Peneliti Institute for Research and Empowerment (IRE) Arie Sujito mengatakan, adanya UU Desa itu memberi ruang bagi masyarakat untuk melakukan sesuatu. Desa mendapat kewenangan untuk mengoptimalkan potensinya demi kemajuan mereka. Hal itu dapat dilakukan dengan satu syarat, yaitu, pemerintah dan masyarakat desa harus mengetahui dan mengerti aset desanya.
“UU Desa ini harus dibaca tentang bagaimana memanfaatkan aset desa. Dengan mampu, memanfaatkan serta mengelola aset, desa akan menjadi mandiri. Permasalahan yang ada dalam masyarakat desa diselesaikan oleh desa sendiri dengan potensi yang mereka miliki,” kata Arie di Sleman, DI Yogyakarta, pekan lalu.
Hal serupa dinyatakan oleh Ari Dwipayana, Staf Khusus Presiden Bidang Komunikasi. Ia beranggapan, melalui UU Desa, itu tidak hanya berhenti pada institusionalisasi kerangka lembaga saja. Tetapi, hendaknya juga dipikirkan tentang bagaimana adanya pengelolaan aset yang terdapat dalam masyarakat.
“Mereka harus sadar betul terhadap asetnya dan bagaimana dengan dana yang diberikan itu bisa mengelolanya. Redistribusi ekonomi politik, termasuk bagaimana mengelola sumber daya manusia desa menjadi agenda penting yang perlu untuk dipikirkan,” kata Ari.
Namun, Ari mengakui, memang pemberian dana ke desa itu belum cukup optimal. Buktinya, masih terjadi angka ketimpangan di pedesaan. Menurut data dari Badan Pusat Statistik, angka ketimpangan pedesaan tercatat sebesar 0,324, atau naik 0,004 poin daripada Maret 2017 dan September 2017, yaitu 0,320 poin.

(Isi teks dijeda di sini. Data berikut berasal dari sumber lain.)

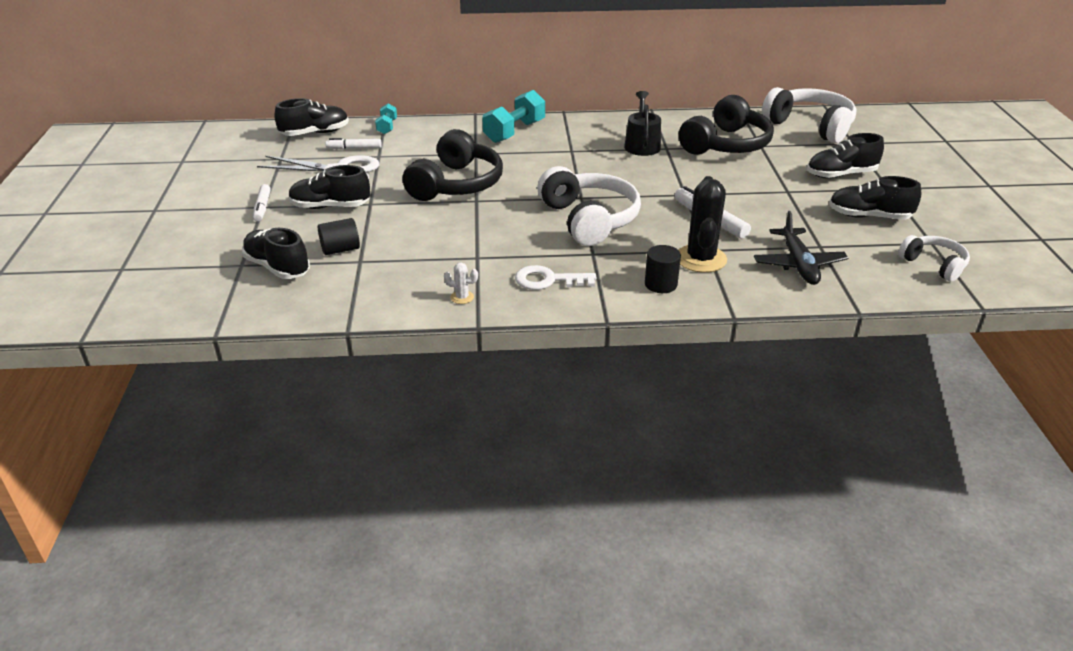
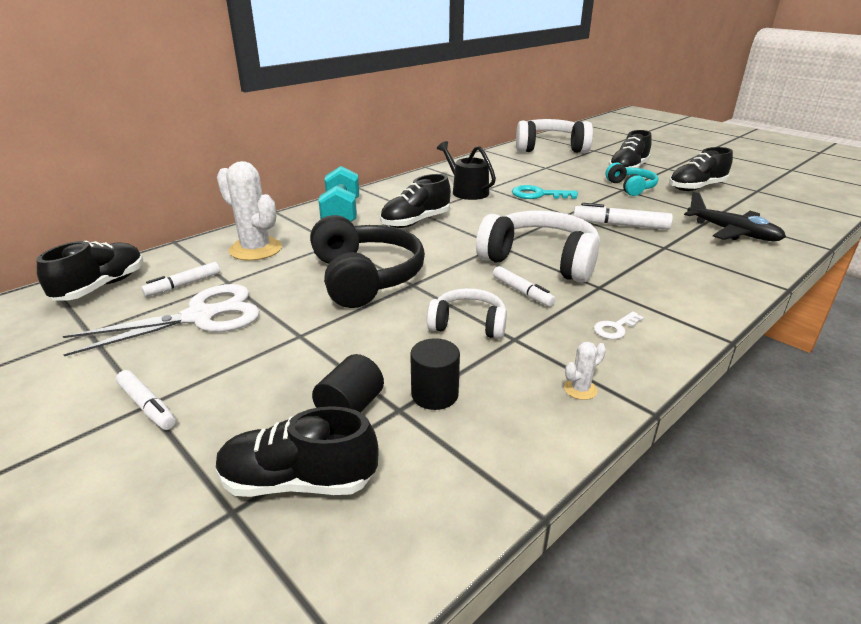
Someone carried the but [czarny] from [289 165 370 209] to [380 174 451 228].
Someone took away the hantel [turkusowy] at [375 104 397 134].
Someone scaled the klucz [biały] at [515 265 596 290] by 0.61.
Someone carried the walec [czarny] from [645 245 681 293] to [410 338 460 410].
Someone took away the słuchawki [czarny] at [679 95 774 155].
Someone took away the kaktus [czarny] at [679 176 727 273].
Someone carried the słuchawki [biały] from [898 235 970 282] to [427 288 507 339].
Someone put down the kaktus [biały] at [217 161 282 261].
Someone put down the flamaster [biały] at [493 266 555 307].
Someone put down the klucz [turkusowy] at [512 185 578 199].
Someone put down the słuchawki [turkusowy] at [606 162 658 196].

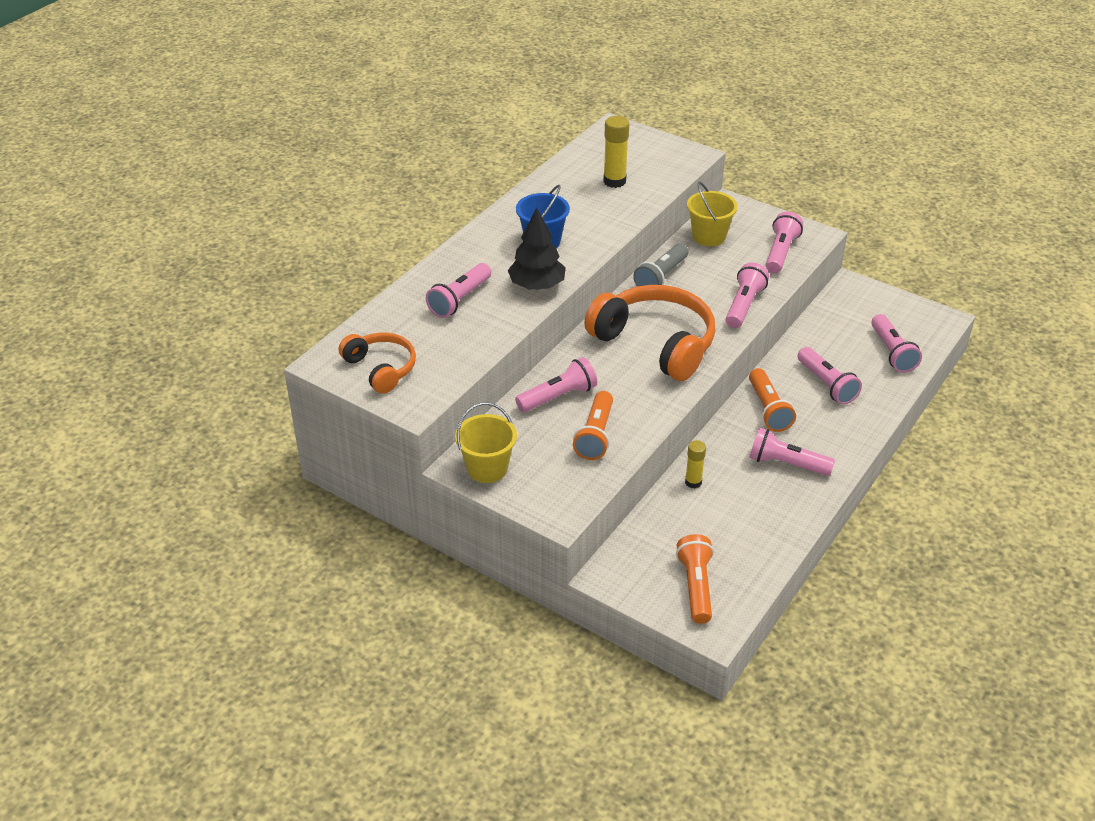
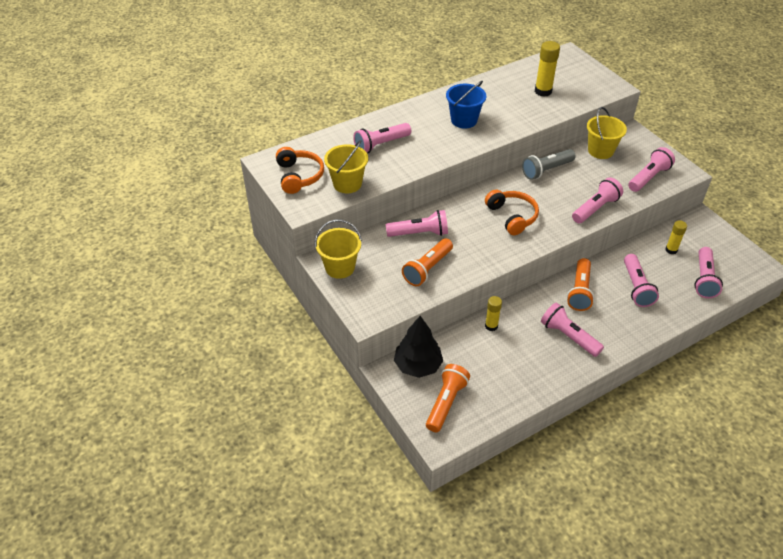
Someone carried the drzewko [czarny] from [508 208 566 290] to [394 316 443 378].
Someone scaled the słuchawki [pomarańczowy] at [584 285 716 381] by 0.57.
Someone put down the wiadro [żółty] at [324 140 368 193].
Someone put down the klej w sztyfcie [żółty] at [665 220 687 254].

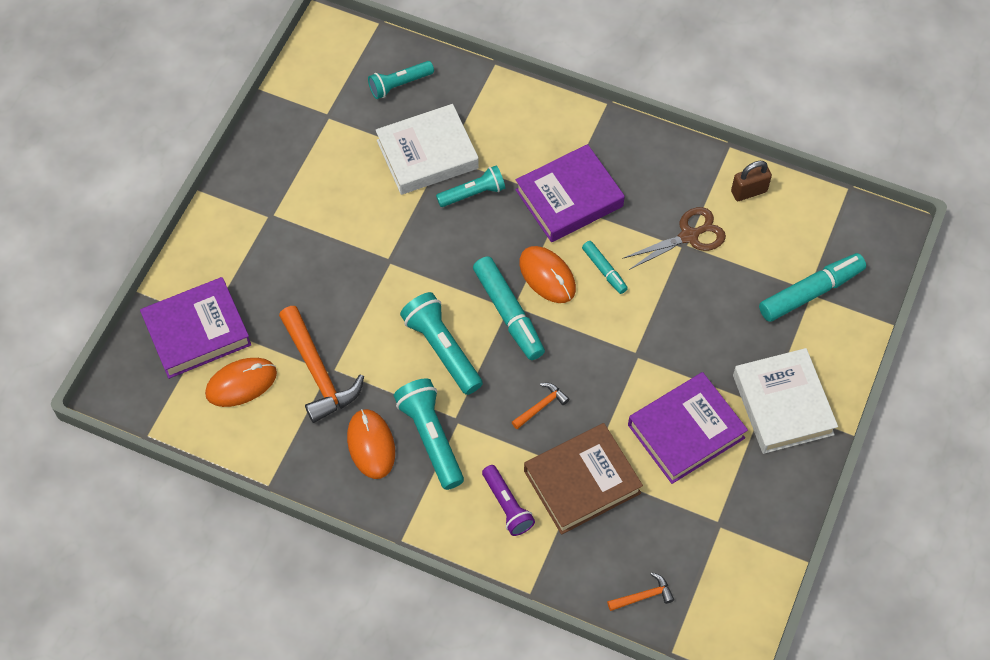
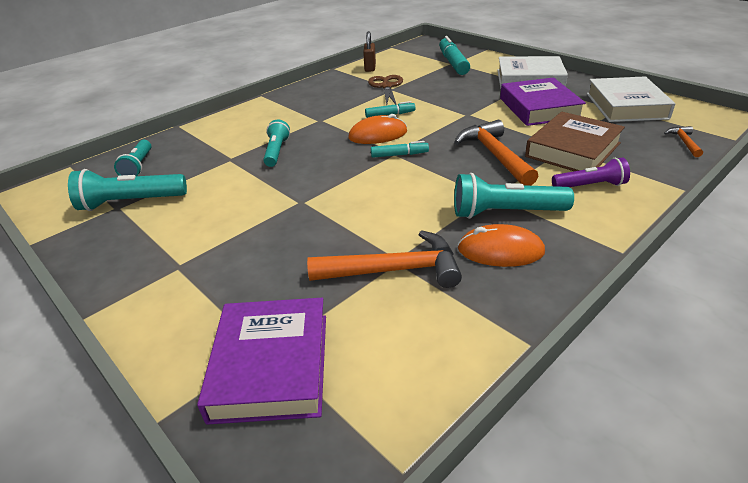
Someone took away the myszka [pomarańczowy] at [205 358 277 407].
Someone carried the książka [biały] from [376 104 479 195] to [587 76 675 122].
Someone carried the latarka [turkusowy] from [400 292 483 395] to [68 169 187 211].
Someone scaled the flamaster [turkusowy] at [473 256 545 360] by 0.55.
Someone scaled the młotek [pomarańczowy] at [512 383 569 429] by 2.06.
Someone took away the książka [fioletowy] at [515 144 625 242].
Someone rotated the książka [brązowy] at [524 423 643 535] by 45 degrees clockwise.

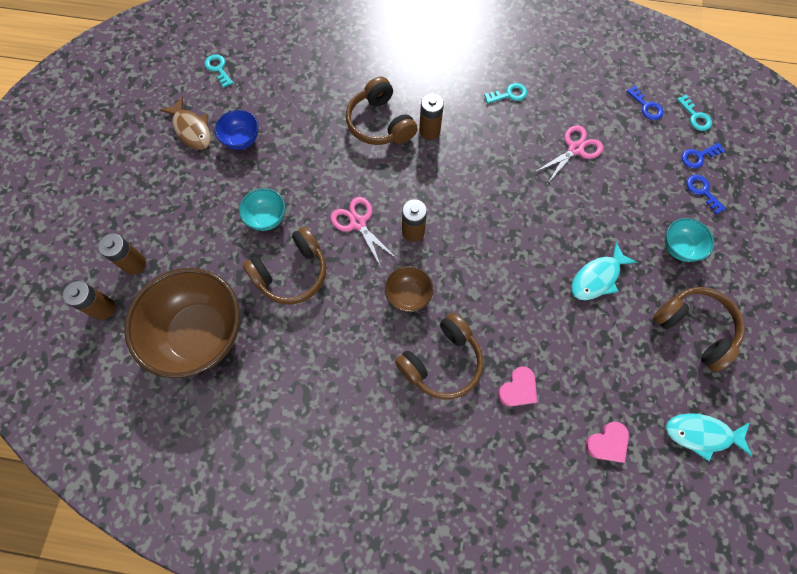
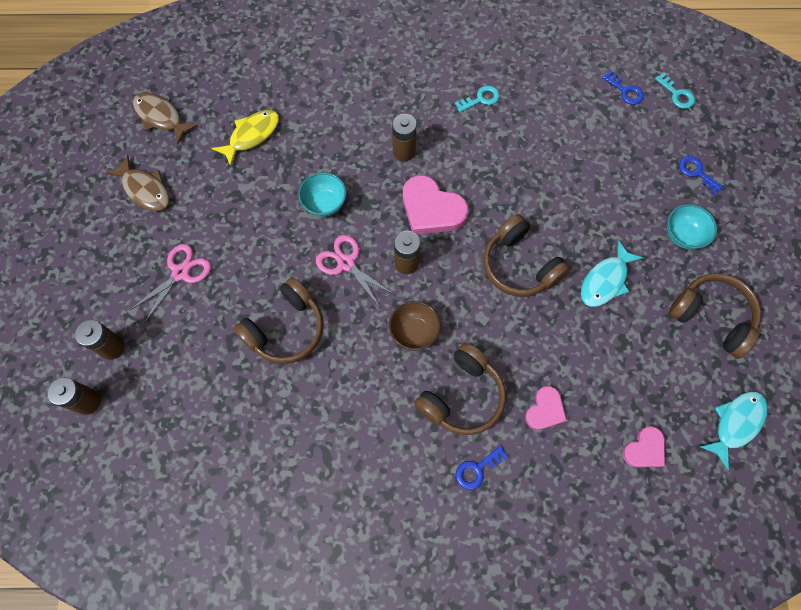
Someone took away the miska [brązowy] at [124 268 240 378].
Someone swapped the klucz [turkusowy] at [204 54 233 88] for the ryba [brązowy] at [133 92 198 144].
Someone took away the miska [niebieski] at [215 110 259 150].
Someone carried the miska [turkusowy] from [239 188 285 231] to [298 172 347 217].
Someone carried the słuchawki [brązowy] from [346 77 418 145] to [483 214 570 297].
Someone carried the nożyczki [różowy] from [535 125 603 183] to [130 244 211 323].
Someone rotated the ryba [turkusowy] at [666 413 752 461] by 135 degrees clockwise.
Someone carried the klucz [niebieski] from [681 143 725 169] to [456 446 509 490].
Someone put down the ryba [żółty] at [212 110 279 166].
Someone put down the serce [różowy] at [403 175 469 234].

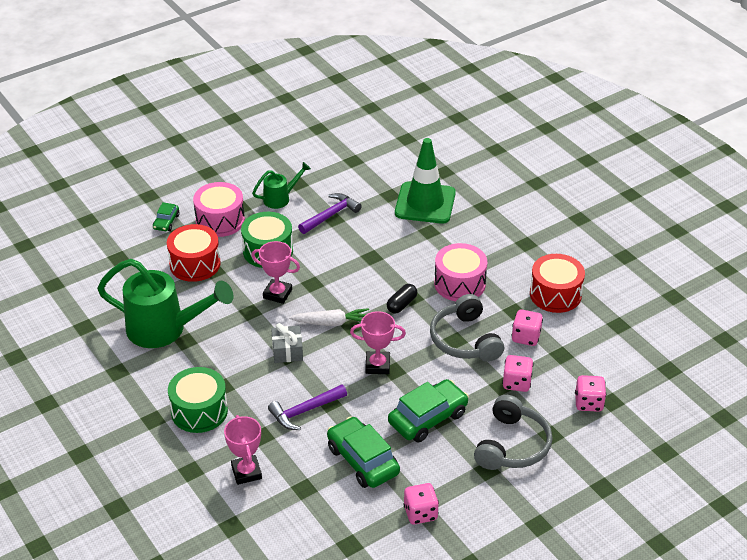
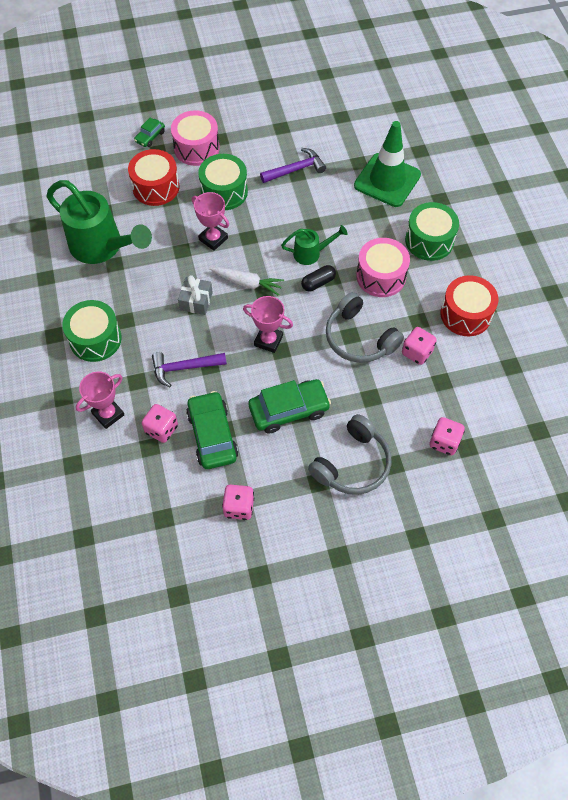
Someone rotated the puchar [różowy] at [224 415 262 485] by 45 degrees clockwise.
Someone carried the konewka [zielony] from [252 162 311 209] to [281 225 347 265].
Someone rotated the słuchawki [szary] at [430 294 504 362] by 45 degrees counterclockwise.
Someone carried the kostka do gry [różowy] from [502 355 534 392] to [142 404 178 443].
Someone put down the bęben [zielony] at [405 202 459 261].

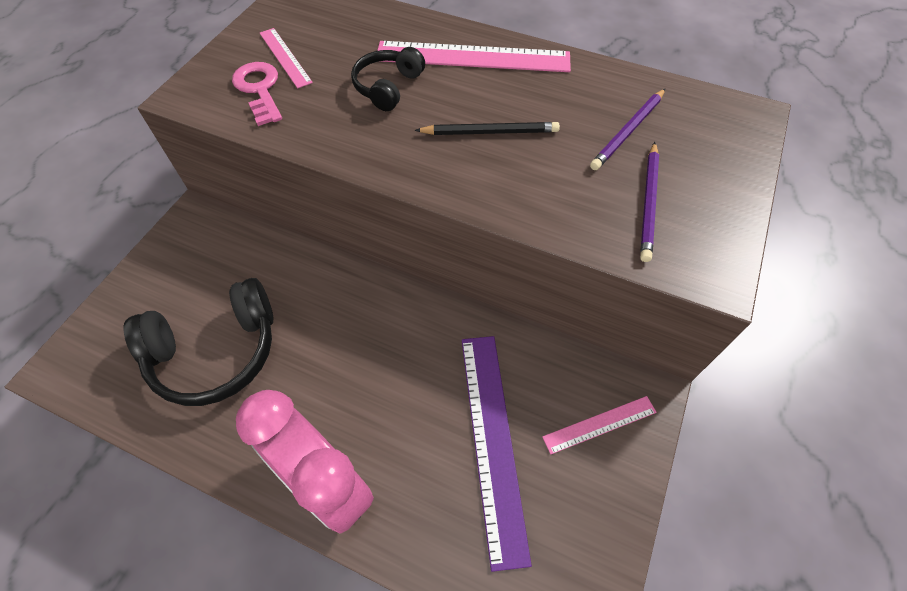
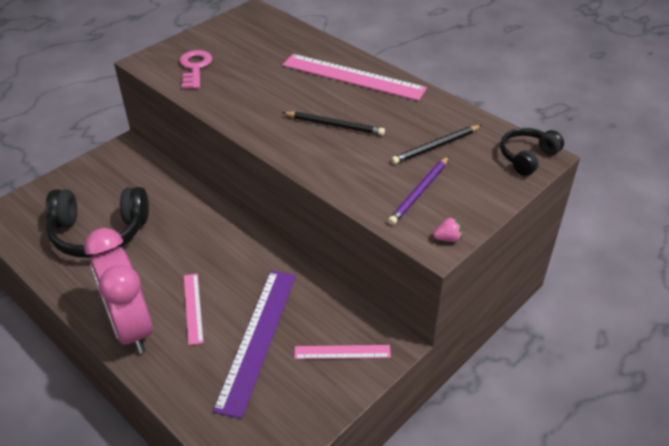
Someone carried the linijka [różowy] from [260 28 313 88] to [184 274 204 345].
Someone carried the słuchawki [czarny] from [351 47 425 111] to [500 128 564 176].
Someone repainted the ołówek [fioletowy] at [590 89 665 170], which became the ołówek [czarny] at [391 125 482 164].
Someone put down the truskawka [różowy] at [433 216 462 242].

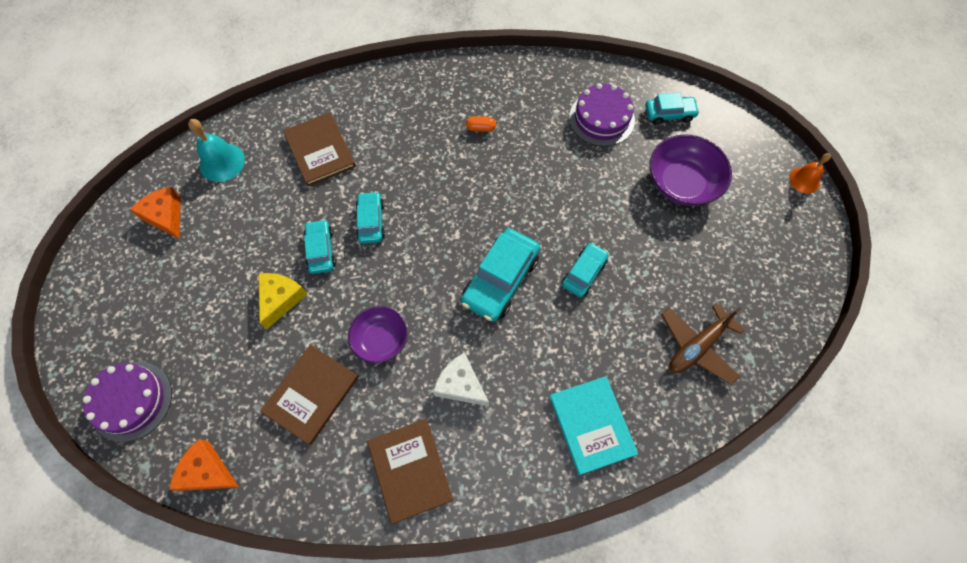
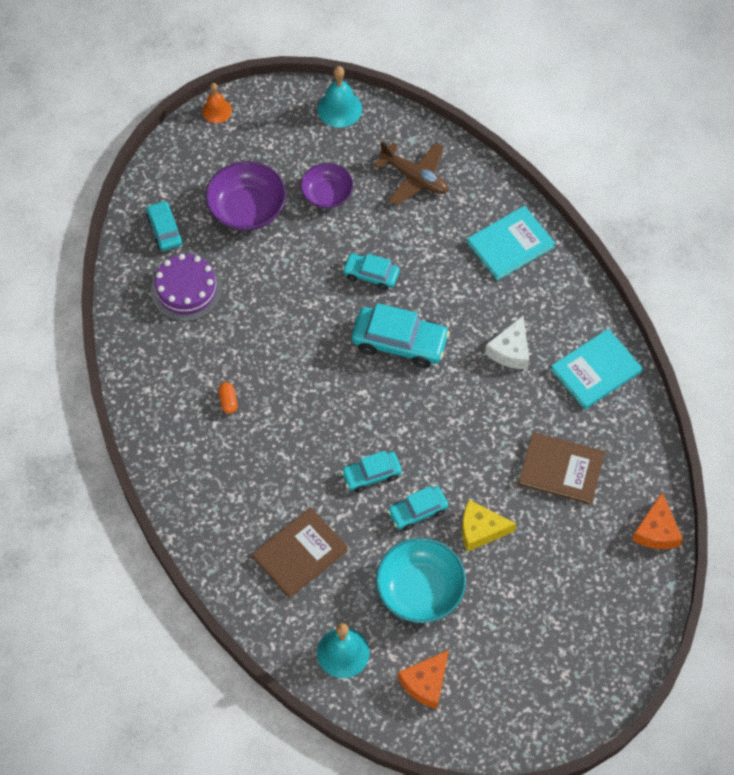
Someone took away the tort [fioletowy] at [83 362 172 442].
Someone carried the miska [fioletowy] from [348 306 408 363] to [301 163 353 209].
Someone repainted the książka [brązowy] at [367 419 453 524], which became the książka [turkusowy] at [551 329 643 409].
Someone put down the dzwonek [turkusowy] at [317 66 362 128].
Someone put down the miska [turkusowy] at [376 538 466 623].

Hal ini berbanding terbalik dengan angka ketimpangan nasional yang justru menurun hingga mencapai 0,389 pada Maret 2018, atau menurun sebesar 0,004 poin dibandingkan Maret 2017.
“Ini perlu diperhatikan lagi. Aset-aset desa dimiliki oleh siapa? Tujuannya agar dana desa yang diberikan itu bisa membuat pemerataan ekonomi semakin nyata,” ujar Ari.
Terkait hal tersebut, Sutoro Eko, dosen dari Sekolah Tinggi Pembangunan Masyarakat Desa APMD Yogyakarta, mengungkapkan, dalam upaya pembangunan itu harus dilakukan dengan cara bergotong royong. Gotong royong bukan dalam artian bekerja secara gratis, tetapi bersama-sama mencari dan mengoptimalkan potensi yang dimiliki.
“Paradigma tentang gotong royong diubah. Dari kerja paksa menjadi konsolidasi untuk merebut. Melihat aset-aset apa saja yang dimiliki lalu memanfaatkannya sebaik mungkin,” ujar Sutoro.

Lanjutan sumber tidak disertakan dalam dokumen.